##### TEXTE FOURNI #####

THE CROW est-il un comics parfait ? Non. A-t-il des défauts au niveau du dessin ? Oui. Mais est-ce une œuvre puissante qui vous fait ressentir la douleur et le parcours de deuil d’un homme ? OUI ! Et comme je le disais, les imperfections de ce comics sont importantes. C’est une œuvre qui a évolué, O’barr est revenu dessus plusieurs fois, a rajouté des chapitres au fur et à mesure des années où son regard sur la tragédie qu’il a vécu changeait. THE CROW est le récit d’un exorcisme, un exutoire salvateur qui s’est transformé en même temps que la vie de son auteur, un comics qui passe par toutes les étapes : la colère, la douleur, l’envie de vengeance, le sentiment d’injustice et d’impuissance, la culpabilité, le complexe du survivant, le pardon à soi-même. Et tout ceci n’a pas été réalisé des années après la tragédie mais au fur et à mesure des évènements de la vie de l’auteur.

Colère  ©IDW Comics

Colère
©IDW Comics

Sans doute que la première version axée uniquement sur la vengeance était moins intéressante, mais puisqu’elle a été faite dans la douleur, elle transpire l’authenticité et aborde toutes les étapes, même celles où on s’apitoie et qu’on hurle contre le seigneur et le monde entier sans que ça serve à quoi que ce soit, ou celle où on se complaît presque dans la douleur en se remémorant les bons moments perdus. Et au fil des années, lorsque O’barr a pu prendre plus de recul, il y a incorporé les chapitres sur le vide que laisse un deuil impossible à accepter, sur le sentiment de culpabilité qui ronge (avec la métaphore d’un cheval pris dans des barbelés qui se débat et s’inflige plus de souffrance encore), et sur le pardon et la bienveillance qu’il faut s’accorder à nous-mêmes, nous qui avons survécu et n’avons rien pu empêcher. Sur la nécessité de tourner la page, et laisser mourir le corbeau en nous.

##### ENREGISTREMENTS FOURNIS #####

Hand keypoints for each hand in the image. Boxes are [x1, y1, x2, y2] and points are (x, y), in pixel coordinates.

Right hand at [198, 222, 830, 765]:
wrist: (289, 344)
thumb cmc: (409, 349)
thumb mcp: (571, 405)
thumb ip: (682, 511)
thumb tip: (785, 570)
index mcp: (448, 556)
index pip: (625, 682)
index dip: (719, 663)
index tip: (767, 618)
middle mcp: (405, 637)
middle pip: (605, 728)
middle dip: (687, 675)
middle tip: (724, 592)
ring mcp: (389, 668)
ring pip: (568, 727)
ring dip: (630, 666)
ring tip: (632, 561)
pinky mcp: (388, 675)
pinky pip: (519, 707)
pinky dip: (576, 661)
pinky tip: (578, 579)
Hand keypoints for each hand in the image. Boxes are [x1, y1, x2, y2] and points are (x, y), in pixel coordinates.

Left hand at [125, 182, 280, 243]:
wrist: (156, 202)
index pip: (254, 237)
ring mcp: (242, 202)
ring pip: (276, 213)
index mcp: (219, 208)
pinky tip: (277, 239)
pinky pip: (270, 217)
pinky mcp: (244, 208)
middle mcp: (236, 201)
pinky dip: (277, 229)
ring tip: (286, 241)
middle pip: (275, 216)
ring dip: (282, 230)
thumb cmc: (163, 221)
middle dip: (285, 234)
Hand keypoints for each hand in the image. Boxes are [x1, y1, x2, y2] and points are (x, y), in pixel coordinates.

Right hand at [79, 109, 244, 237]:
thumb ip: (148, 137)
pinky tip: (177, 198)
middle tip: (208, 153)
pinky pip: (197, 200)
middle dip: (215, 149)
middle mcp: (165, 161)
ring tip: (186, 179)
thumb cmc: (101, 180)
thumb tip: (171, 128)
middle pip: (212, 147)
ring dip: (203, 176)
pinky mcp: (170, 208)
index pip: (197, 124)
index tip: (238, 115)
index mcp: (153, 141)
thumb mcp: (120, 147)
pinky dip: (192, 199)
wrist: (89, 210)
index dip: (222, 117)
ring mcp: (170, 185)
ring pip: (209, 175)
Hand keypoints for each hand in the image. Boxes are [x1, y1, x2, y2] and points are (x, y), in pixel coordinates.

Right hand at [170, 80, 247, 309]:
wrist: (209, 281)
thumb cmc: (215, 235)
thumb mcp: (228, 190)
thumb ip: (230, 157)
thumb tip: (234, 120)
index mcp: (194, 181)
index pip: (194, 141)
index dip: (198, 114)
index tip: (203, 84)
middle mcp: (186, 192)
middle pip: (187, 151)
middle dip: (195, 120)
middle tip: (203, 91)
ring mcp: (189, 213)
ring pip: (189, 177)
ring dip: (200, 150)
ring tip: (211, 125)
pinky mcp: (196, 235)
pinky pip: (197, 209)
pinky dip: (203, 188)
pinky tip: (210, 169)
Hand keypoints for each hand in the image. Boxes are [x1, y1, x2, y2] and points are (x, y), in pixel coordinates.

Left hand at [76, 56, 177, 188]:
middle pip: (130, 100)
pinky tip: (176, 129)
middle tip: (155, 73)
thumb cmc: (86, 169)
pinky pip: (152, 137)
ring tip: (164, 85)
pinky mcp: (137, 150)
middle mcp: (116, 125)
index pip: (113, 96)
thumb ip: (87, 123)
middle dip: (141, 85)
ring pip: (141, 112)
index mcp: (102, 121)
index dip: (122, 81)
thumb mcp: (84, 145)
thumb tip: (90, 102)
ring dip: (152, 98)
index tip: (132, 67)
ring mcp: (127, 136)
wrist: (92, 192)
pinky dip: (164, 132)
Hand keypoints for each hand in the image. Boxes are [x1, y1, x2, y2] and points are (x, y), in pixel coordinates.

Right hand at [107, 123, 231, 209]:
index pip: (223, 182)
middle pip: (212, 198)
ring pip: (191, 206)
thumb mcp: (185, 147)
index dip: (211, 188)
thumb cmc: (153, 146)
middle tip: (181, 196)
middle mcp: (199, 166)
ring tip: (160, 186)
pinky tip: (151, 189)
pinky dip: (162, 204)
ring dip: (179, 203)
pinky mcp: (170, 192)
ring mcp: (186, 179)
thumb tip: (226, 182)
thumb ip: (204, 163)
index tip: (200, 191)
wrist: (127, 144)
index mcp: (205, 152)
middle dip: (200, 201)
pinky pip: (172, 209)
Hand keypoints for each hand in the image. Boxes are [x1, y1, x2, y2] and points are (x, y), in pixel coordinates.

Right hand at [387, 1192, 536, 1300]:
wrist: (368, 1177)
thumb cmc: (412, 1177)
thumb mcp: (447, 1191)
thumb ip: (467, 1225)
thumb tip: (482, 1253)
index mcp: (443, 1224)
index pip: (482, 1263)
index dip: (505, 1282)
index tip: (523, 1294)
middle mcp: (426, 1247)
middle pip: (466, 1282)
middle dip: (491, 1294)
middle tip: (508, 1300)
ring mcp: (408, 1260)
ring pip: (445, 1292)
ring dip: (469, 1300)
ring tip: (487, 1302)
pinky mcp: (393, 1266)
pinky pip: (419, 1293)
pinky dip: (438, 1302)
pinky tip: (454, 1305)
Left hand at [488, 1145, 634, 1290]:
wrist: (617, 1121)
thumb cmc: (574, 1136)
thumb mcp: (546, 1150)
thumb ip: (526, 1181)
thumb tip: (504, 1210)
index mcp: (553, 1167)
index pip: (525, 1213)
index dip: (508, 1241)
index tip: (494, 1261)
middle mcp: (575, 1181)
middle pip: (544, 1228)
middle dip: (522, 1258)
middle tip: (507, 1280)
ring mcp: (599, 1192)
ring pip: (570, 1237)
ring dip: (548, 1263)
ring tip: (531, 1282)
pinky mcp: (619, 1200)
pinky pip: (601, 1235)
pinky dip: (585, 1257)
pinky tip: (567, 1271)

#####

-- VOTRE CONSIGNE --
Remplacez « douleur » par « souffrance » dans le passage du texte fourni qui va de « THE CROW est-il » jusqu'à « vie de l’auteur. », puis recopiez ce passage ainsi modifié. Les enregistrements forment un matériau à part, distinct du texte fourni.

-- EXERCICE CORRIGÉ --
THE CROW est-il un comics parfait ? Non. A-t-il des défauts au niveau du dessin ? Oui. Mais est-ce une œuvre puissante qui vous fait ressentir la souffrance et le parcours de deuil d’un homme ? OUI ! Et comme je le disais, les imperfections de ce comics sont importantes. C’est une œuvre qui a évolué, O’barr est revenu dessus plusieurs fois, a rajouté des chapitres au fur et à mesure des années où son regard sur la tragédie qu’il a vécu changeait. THE CROW est le récit d’un exorcisme, un exutoire salvateur qui s’est transformé en même temps que la vie de son auteur, un comics qui passe par toutes les étapes : la colère, la souffrance, l’envie de vengeance, le sentiment d’injustice et d’impuissance, la culpabilité, le complexe du survivant, le pardon à soi-même. Et tout ceci n’a pas été réalisé des années après la tragédie mais au fur et à mesure des évènements de la vie de l’auteur.